Source material:
....................
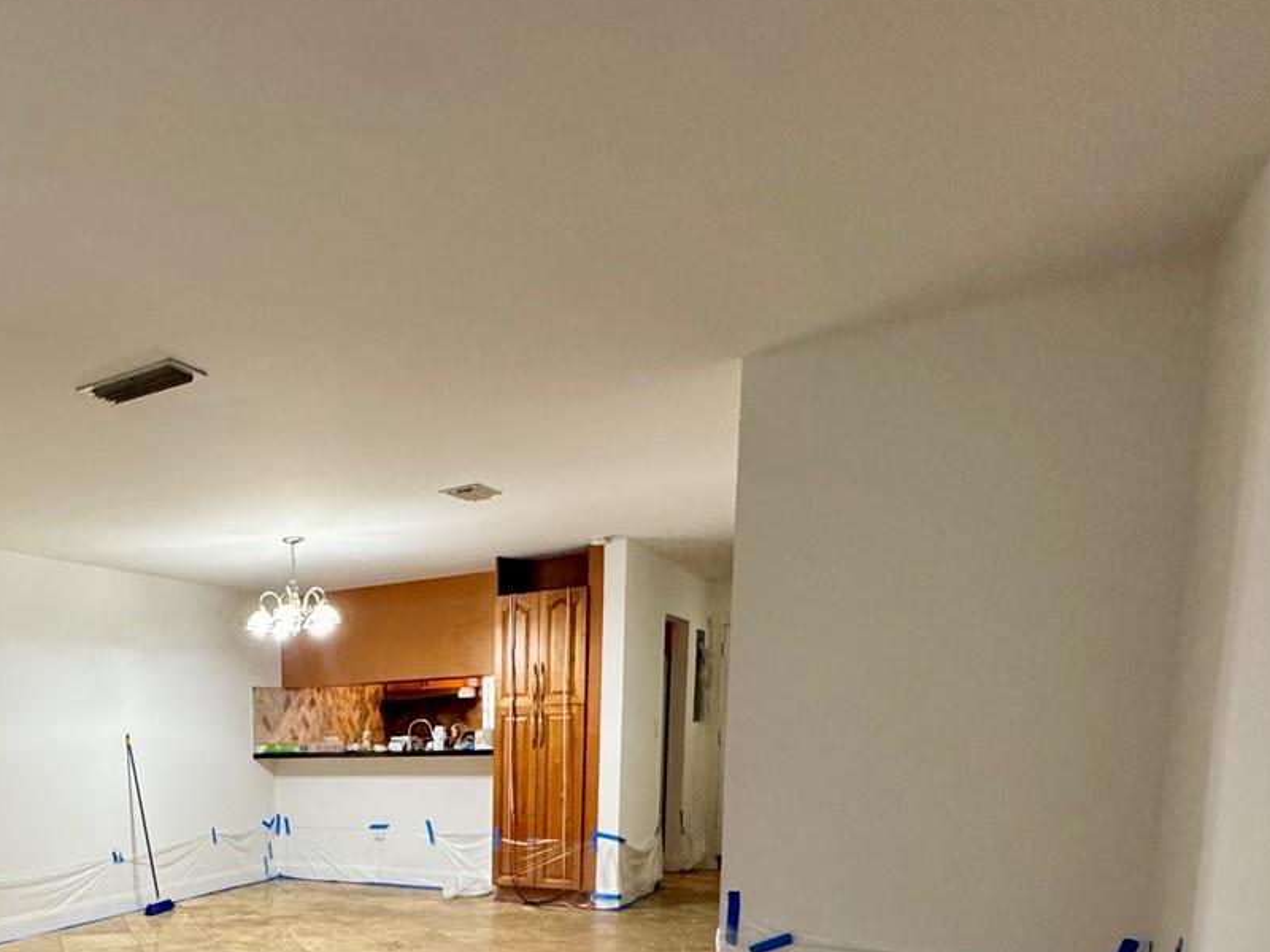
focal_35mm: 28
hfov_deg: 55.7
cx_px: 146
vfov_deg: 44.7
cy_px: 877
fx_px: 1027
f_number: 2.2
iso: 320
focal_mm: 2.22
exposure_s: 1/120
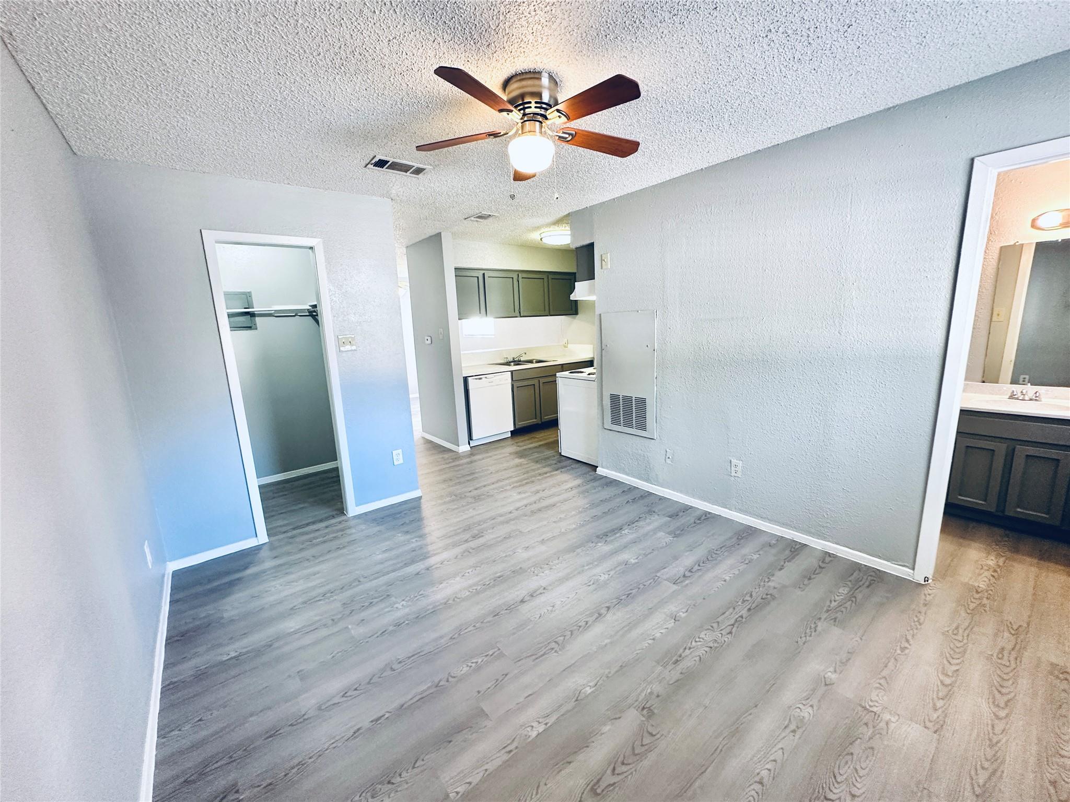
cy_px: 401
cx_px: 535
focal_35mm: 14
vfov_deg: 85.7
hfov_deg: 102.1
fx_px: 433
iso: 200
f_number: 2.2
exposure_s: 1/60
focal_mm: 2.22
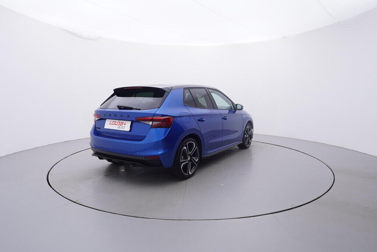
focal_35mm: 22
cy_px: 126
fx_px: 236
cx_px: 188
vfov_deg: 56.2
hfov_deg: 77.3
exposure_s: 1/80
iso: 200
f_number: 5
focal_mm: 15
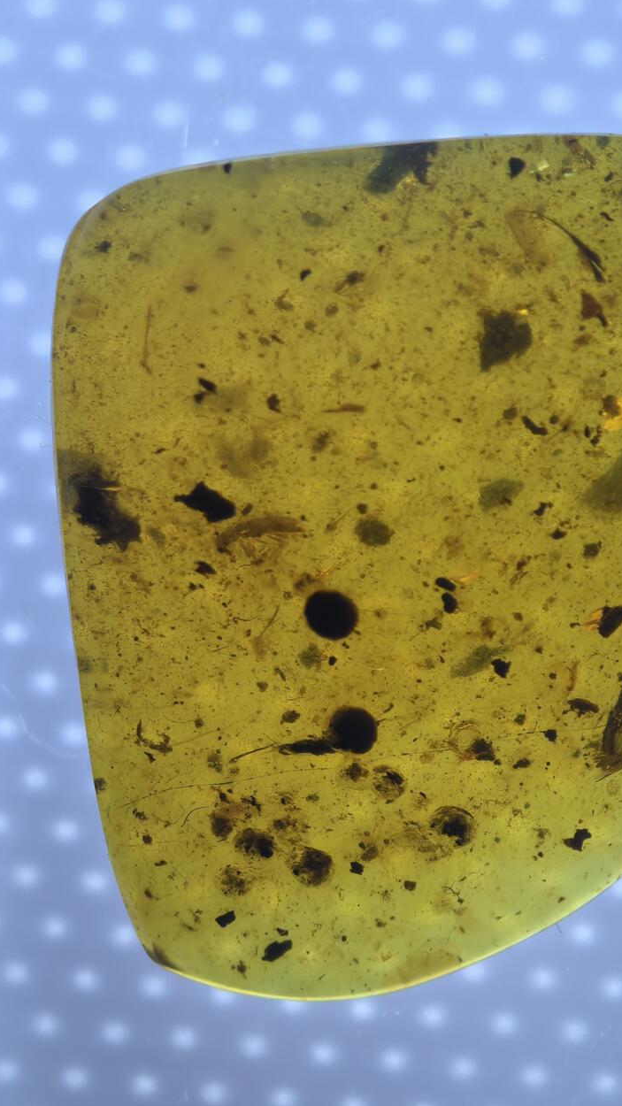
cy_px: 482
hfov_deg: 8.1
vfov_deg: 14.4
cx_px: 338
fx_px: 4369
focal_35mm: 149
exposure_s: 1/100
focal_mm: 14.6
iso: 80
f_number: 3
....................
Problem statement:
The full text of the data above, exact and without pictures, is what to return.

Answer to this task:
focal_35mm: 28
hfov_deg: 55.7
cx_px: 146
vfov_deg: 44.7
cy_px: 877
fx_px: 1027
f_number: 2.2
iso: 320
focal_mm: 2.22
exposure_s: 1/120
cy_px: 401
cx_px: 535
focal_35mm: 14
vfov_deg: 85.7
hfov_deg: 102.1
fx_px: 433
iso: 200
f_number: 2.2
exposure_s: 1/60
focal_mm: 2.22
focal_35mm: 22
cy_px: 126
fx_px: 236
cx_px: 188
vfov_deg: 56.2
hfov_deg: 77.3
exposure_s: 1/80
iso: 200
f_number: 5
focal_mm: 15
cy_px: 482
hfov_deg: 8.1
vfov_deg: 14.4
cx_px: 338
fx_px: 4369
focal_35mm: 149
exposure_s: 1/100
focal_mm: 14.6
iso: 80
f_number: 3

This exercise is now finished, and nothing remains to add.